Louise est une romancière qui part s’installer en Italie, à Livourne, pour écrire son roman. Elle laisse son époux François à Paris, qui se résigne à cette séparation. Mais un jour, elle rencontre Luca, le fils de sa gouvernante, avec qui elle vit une passion amoureuse. Peu de temps après, son mari est victime d’un terrible accident de voiture…

Avis     Coeur-blog

J’ai choisi ce livre par nostalgie de l’Italie, particulièrement la Toscane, mon coup de cœur de l’année. Je rêve encore de revoir ces paysages magnifiques. En attendant d’’y être à nouveau, je me console avec cette jolie couverture. Mais, je suis déçue !
L’auteur évoque à peine l’Italie, juste la ville de Livourne. Il s’agit surtout d’un trio amoureux : Louise, une femme d’une quarantaine d’années qui vit de son art, François le mari résigné et soumis aux caprices de sa femme écrivaine et Luca, un jeune étudiant italien. C’est une histoire prévisible, un roman à l’eau de rose proche des navets de Guillaume Musso ou Marc Lévy.
On suit surtout les doutes de Louise, une femme désagréable et pour qui je n’ai éprouvé aucun attachement. Pour moi, elle se réfugie derrière l’écriture pour justifier son comportement égoïste et puéril. Sous ses airs d’artiste, elle reste une femme calculatrice et manipulatrice qui veut tout obtenir, et le beurre et l’argent du beurre et le laitier.

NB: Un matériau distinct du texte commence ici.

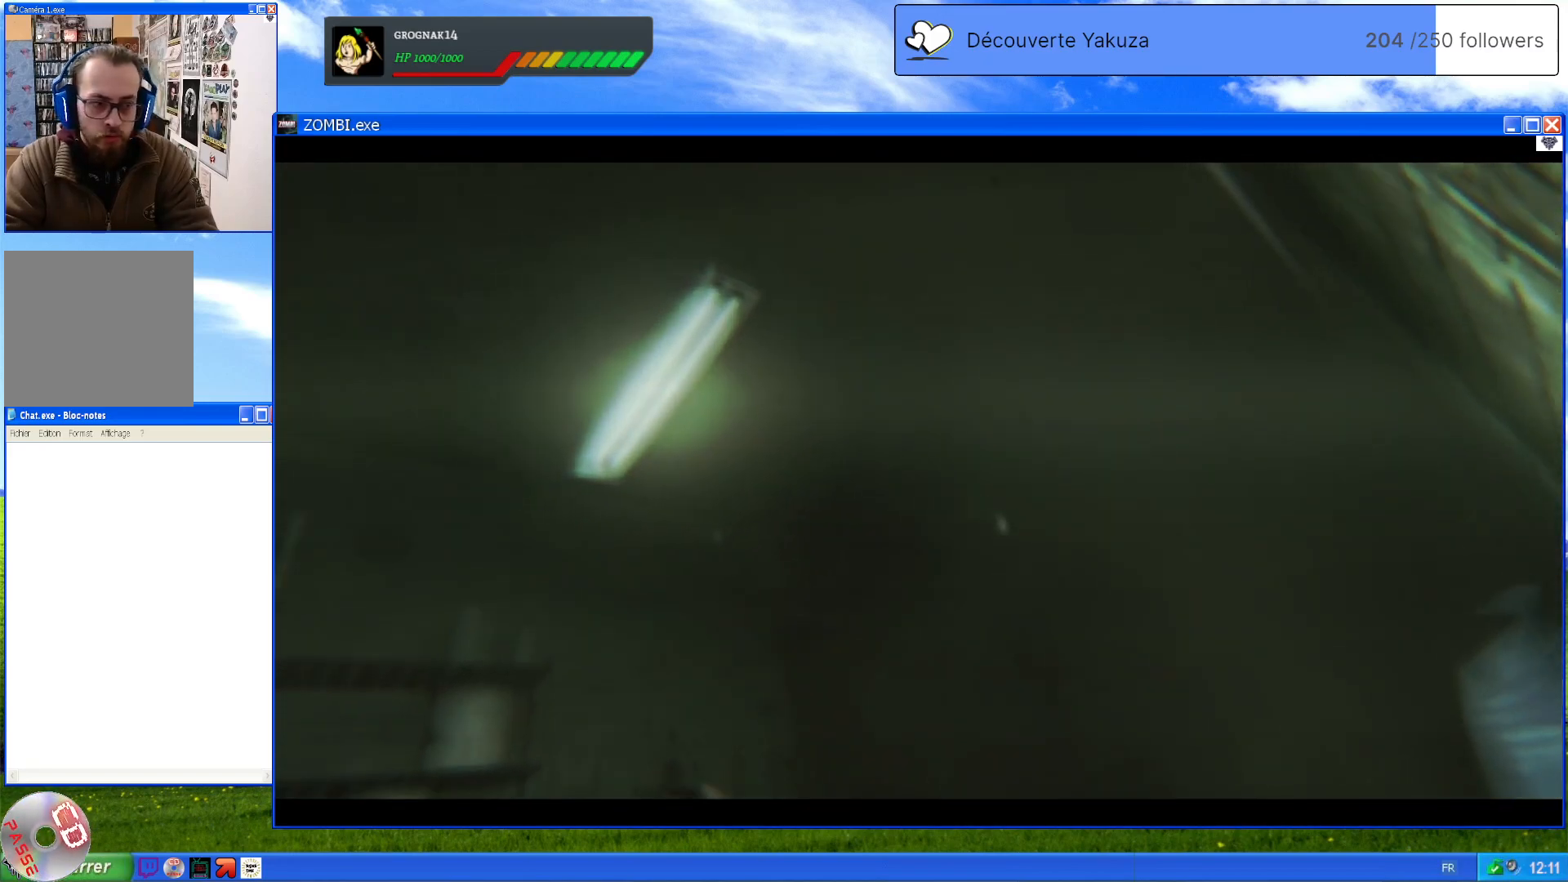
{"buttons": [], "left_stick": "center", "right_stick": "center", "events": []}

Même si l’amour s’étiole dans un couple, comment peut-on laisser son mari accidenté, qui tente de surmonter ses séquelles physiques par la rééducation, pour aller se jeter dans les bras de son amant en Italie ? Qu’en est-il de la solidarité, de la compassion, de l’aide qu’on peut apporter à autrui ? Non, pour Louise, seule compte ces désirs et ces émotions et tant pis si elle doit écraser et casser les gens autour d’elle.
Le style d’écriture est indigeste : les phrases sont lourdes, le ton est mielleux et mou, les dialogues sont remplacées par une introspection excessive qui devient vite ridicule. En plus, l’utilisation de la troisième personne donne un décalage bizarre car nous partageons tous les états d’âme de Louise.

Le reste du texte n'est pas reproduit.